Named joint coordinates:
------------------------------------------------
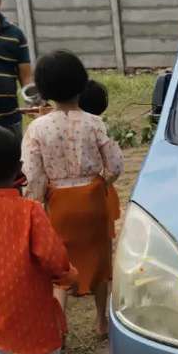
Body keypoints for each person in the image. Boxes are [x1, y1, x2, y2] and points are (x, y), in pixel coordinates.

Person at [22, 51, 123, 338]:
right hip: (93, 200)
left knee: (60, 269)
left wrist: (38, 201)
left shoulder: (37, 128)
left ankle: (58, 327)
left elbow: (32, 173)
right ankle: (102, 322)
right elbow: (115, 164)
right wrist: (103, 181)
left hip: (60, 205)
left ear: (42, 90)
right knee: (101, 262)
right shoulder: (94, 123)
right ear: (81, 83)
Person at [0, 126, 76, 354]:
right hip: (27, 298)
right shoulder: (29, 211)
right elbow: (53, 257)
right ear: (18, 168)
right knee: (44, 352)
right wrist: (68, 275)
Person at [78, 80, 120, 238]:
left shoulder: (57, 127)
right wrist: (105, 183)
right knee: (103, 239)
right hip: (98, 192)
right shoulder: (99, 127)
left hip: (63, 199)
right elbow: (115, 166)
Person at [0, 0, 32, 141]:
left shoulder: (15, 35)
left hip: (10, 121)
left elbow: (26, 76)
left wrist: (33, 101)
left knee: (14, 166)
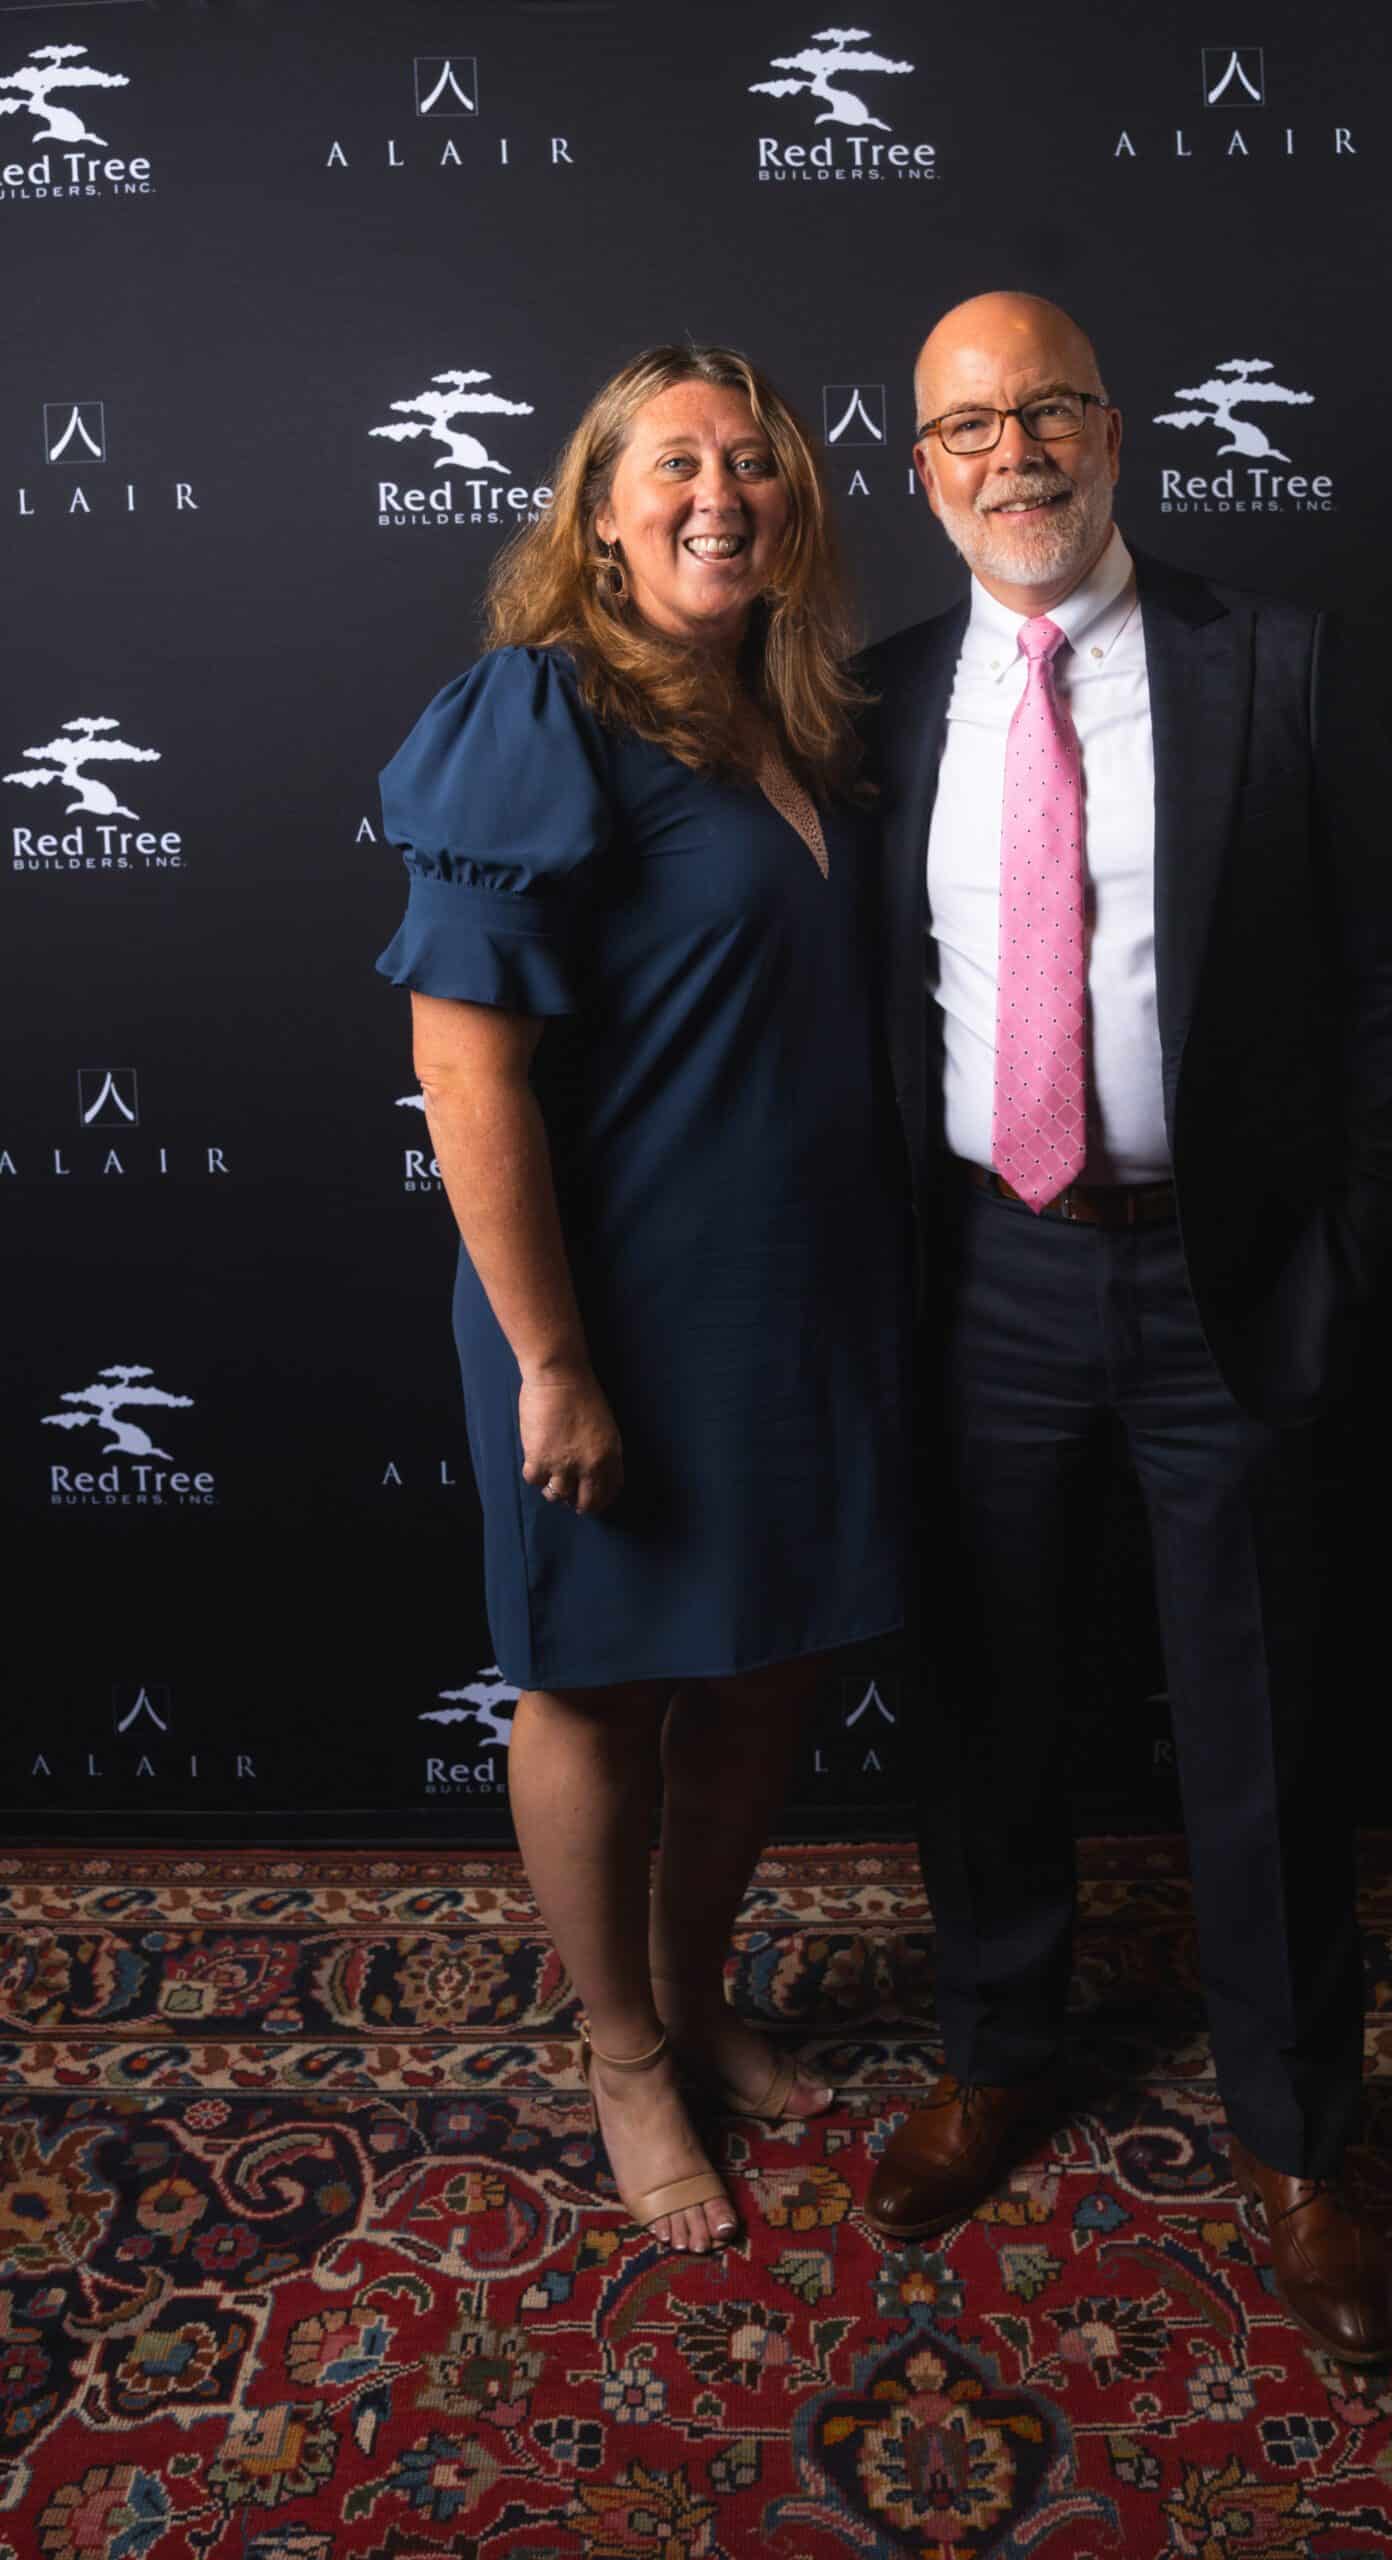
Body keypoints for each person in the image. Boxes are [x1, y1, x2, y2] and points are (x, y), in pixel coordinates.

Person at [859, 292, 1392, 2362]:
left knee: (1260, 1718)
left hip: (1223, 1276)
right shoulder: (875, 699)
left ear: (1115, 436)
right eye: (967, 425)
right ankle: (997, 2049)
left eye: (1048, 412)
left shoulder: (1273, 664)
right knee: (987, 1695)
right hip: (981, 1273)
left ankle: (1296, 2138)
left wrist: (1334, 1262)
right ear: (920, 467)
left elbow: (1389, 989)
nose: (1010, 453)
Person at [374, 345, 906, 2257]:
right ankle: (619, 2055)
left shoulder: (798, 721)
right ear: (597, 513)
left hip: (799, 1300)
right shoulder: (538, 712)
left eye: (751, 462)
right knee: (597, 1688)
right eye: (671, 462)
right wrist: (553, 1360)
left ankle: (697, 1997)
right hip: (608, 1317)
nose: (718, 493)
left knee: (763, 1675)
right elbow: (465, 1069)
------------------------------------------------
_TASK REQUIREMENTS_
May I have only the lines from the start of the data through the line containing "left hip: (60, 205)", both included, reproduced exactly and without the pictures?

_SOLUTION TO THE PROBLEM_
Body keypoints for each person in the image. Boxes are [x1, y1, x2, y2] and points are (x, y), in pixel coordinates.

Person at [22, 51, 123, 338]:
right hip: (93, 200)
left knee: (60, 269)
left wrist: (38, 201)
left shoulder: (37, 128)
left ankle: (58, 327)
left elbow: (32, 173)
right ankle: (102, 322)
right elbow: (115, 164)
right wrist: (103, 181)
left hip: (60, 205)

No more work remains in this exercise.